I imagine many here have visited the British Museum. What do you remember of it? What were the stand-outs?
For me, from my first visit 20+ years ago I remembered the Rosetta Stone, the Elgin Marbles, and some weird bas-reliefs from "Mesopotamia and Persia". On return visits, I always went back to those bas-reliefs but I couldn't get my head around which empire they came from. That is, , until my last visit, a couple of years ago when I finally stopped and read the explanations in full and understood where Persepolis was.
Sometime, I would have to visit, I decided. Hmmmm ... Iran -
tricky.
Now is the hour
. We choofed off in our bus for the hour drive from Shiraz to Persepolis. Declared World Heritage in 1979.
OK, you know you are in for a bit of history, right?
Cyrus the Great founded the first Persian Empire - the Archaemenid Empire - from abt 550BC, which brought together numerous disparate empires such as the Babylonian (most of Iraq), Median (Eastern Turkey/northern Iraq) and Lydian (Western Turkey) empires. Its likely he chose the site of Persepolis as the ceremonial capital of his Archaemenid Empire but it was his grandson, Darius I who built Persepolis, after adding extending the empire to Athens, Egypt and the Indus River (Pakistan-India border today).
Persepolis, unlike many cities and monuments we visited, is at the base of a range of hills/mountains (most have been stuck out in the middle of the desert (today). This assisted in its preservation, as in the thousand or two years, it was abandoned, rock and scree were washed down the dry gullies and partially covered the derelict city, preserving especially the bas-reliefs on the up-slope side.

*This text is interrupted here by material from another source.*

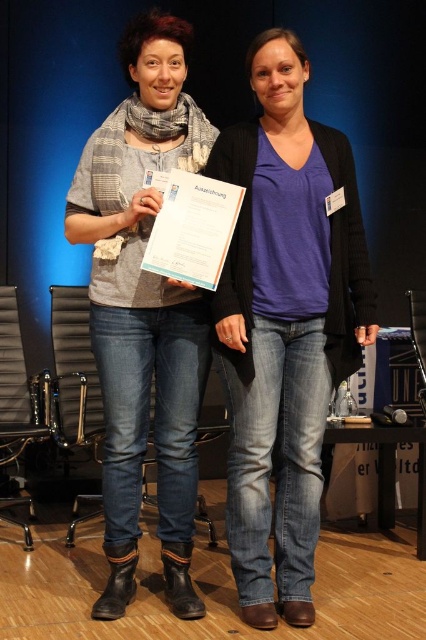
You are attending an indoor event and need to determine which clothing item is taller between the purple matte shirt at center and the matte gray scarf at center. Based on the scene description, which one is taller?

The purple matte shirt at center is shorter than the matte gray scarf at center, so the matte gray scarf at center is taller.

One thing I wasn't expecting was that Persepolis is built on a vast built-up podium/platform, which confronts you when you walk in from the car-park (end of the tourist season so blessedly, only a couple of other groups here!

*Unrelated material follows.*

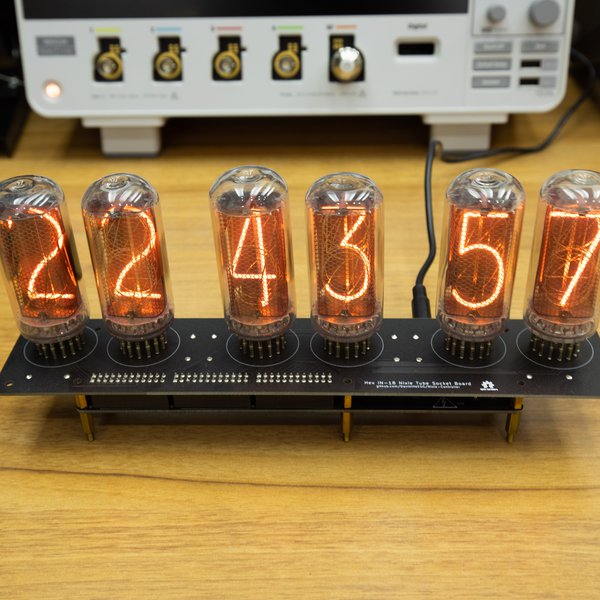
Find the location of `black receiver`. black receiver is located at coordinates [x=10, y=117].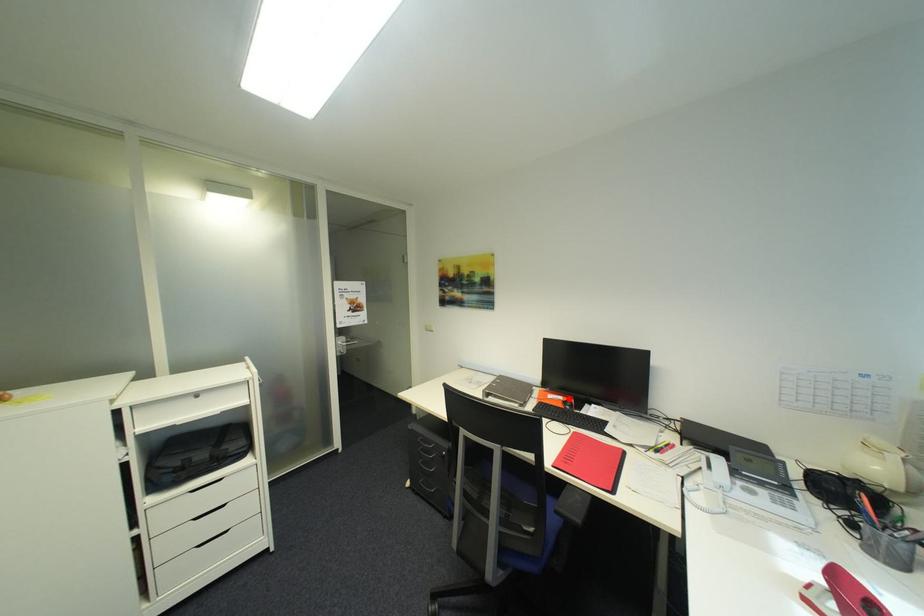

You ascend to the platform the same was as kings and emperors did in the past, via the Stairs of All Nations, of a pair of double staircases, which you may just be able to make out beginning just to the right of the pair of figures. They go up left and right, then double back so their tops meet at the platform.

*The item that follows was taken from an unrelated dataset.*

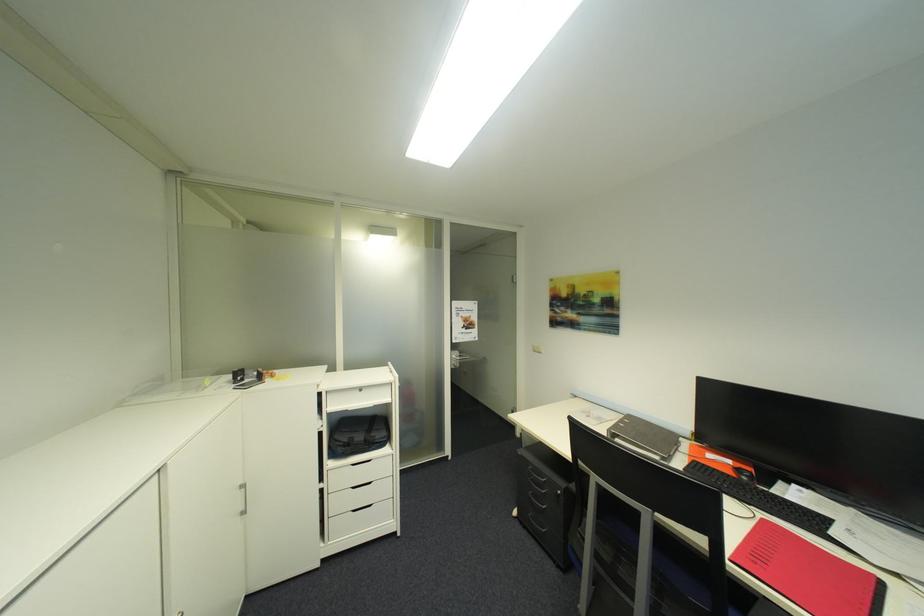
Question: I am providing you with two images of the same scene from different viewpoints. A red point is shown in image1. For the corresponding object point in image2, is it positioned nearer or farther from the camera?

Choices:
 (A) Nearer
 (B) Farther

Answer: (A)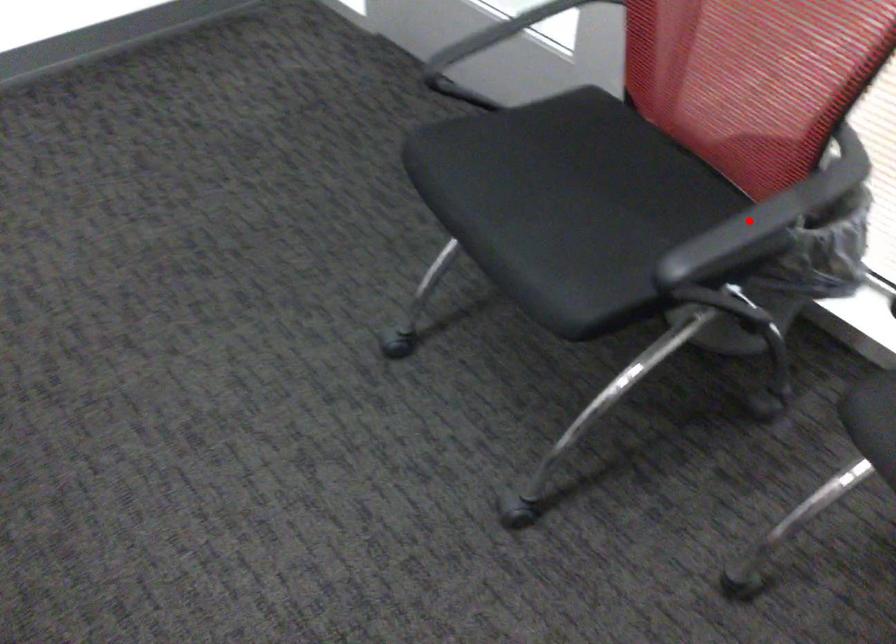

At the top of the stairs is the Gate of All Nations. The Stairs and Gate were built by Darius' son and successor Xerxes I, and like much of the city, were designed to receive Kings and Emperors from around the Archaemenid Empire as they paid homage to Xerxes and his successors.
The gate was guarded by two massive Lamassu - body of a bull, head of a man. The gate and some columns have been re-built, so what's standing has been re-erected and only a fraction of what was there originally.